═════ Entries supplied

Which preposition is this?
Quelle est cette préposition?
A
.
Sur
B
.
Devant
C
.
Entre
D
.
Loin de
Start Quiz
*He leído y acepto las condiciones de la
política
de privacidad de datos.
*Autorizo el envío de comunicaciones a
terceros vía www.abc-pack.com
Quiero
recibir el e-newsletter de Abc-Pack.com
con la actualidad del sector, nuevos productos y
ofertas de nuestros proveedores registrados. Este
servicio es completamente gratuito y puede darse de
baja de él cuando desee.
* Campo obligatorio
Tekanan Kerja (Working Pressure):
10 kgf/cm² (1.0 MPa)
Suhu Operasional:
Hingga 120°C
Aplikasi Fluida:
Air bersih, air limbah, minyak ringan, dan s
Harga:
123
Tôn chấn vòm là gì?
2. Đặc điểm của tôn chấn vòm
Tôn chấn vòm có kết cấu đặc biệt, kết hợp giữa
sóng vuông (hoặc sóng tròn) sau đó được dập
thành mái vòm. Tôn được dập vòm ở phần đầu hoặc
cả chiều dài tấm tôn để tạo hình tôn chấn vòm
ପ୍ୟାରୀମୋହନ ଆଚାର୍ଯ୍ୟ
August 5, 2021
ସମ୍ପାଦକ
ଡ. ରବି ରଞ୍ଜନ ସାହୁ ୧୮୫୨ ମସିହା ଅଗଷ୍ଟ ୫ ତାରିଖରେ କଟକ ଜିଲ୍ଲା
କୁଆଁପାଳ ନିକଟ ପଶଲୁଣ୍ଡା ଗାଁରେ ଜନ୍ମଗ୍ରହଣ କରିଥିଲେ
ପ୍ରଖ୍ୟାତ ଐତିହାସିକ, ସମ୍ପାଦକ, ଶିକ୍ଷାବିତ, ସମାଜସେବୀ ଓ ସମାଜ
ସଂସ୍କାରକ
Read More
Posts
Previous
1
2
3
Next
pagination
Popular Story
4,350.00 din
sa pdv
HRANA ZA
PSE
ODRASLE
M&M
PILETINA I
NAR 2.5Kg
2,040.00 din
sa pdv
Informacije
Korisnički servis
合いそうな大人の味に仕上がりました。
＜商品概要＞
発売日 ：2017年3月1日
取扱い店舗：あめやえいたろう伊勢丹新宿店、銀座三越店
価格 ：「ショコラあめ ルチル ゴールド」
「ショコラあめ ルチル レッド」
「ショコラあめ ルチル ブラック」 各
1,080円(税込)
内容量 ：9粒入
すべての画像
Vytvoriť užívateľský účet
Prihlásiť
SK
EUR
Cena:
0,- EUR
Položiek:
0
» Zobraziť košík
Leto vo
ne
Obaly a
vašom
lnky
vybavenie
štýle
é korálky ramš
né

══════════

- Task directions -
How many lines in the items contain the word "được"? Give only the number.

- Expected answer -
2